In the records below, take the line containing "left knee: (284, 261)" and every line following it, and write them out exactly.
-- Entries shown follows --
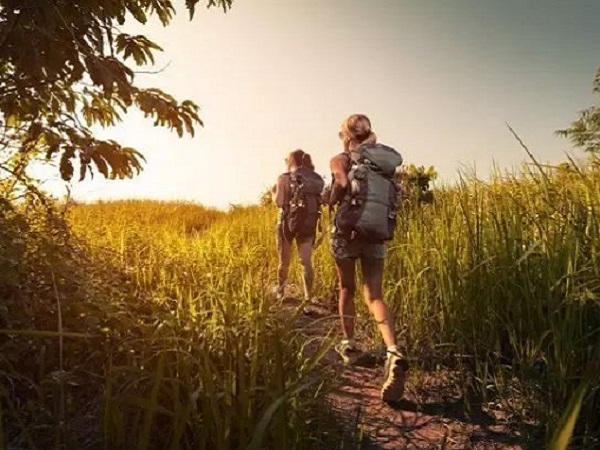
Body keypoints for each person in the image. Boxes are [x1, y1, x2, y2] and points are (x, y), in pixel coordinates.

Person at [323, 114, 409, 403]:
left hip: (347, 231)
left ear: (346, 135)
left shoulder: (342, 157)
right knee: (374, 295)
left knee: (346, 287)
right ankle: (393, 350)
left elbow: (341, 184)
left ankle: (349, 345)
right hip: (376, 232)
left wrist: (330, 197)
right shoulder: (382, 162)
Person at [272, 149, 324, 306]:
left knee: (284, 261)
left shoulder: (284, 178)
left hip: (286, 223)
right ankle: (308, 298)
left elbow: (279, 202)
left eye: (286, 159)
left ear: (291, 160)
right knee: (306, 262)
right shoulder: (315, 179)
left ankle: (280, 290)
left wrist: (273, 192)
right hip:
-- Entries shown concluded --
* _Answer below_
left knee: (284, 261)
left shoulder: (284, 178)
left hip: (286, 223)
right ankle: (308, 298)
left elbow: (279, 202)
left eye: (286, 159)
left ear: (291, 160)
right knee: (306, 262)
right shoulder: (315, 179)
left ankle: (280, 290)
left wrist: (273, 192)
right hip:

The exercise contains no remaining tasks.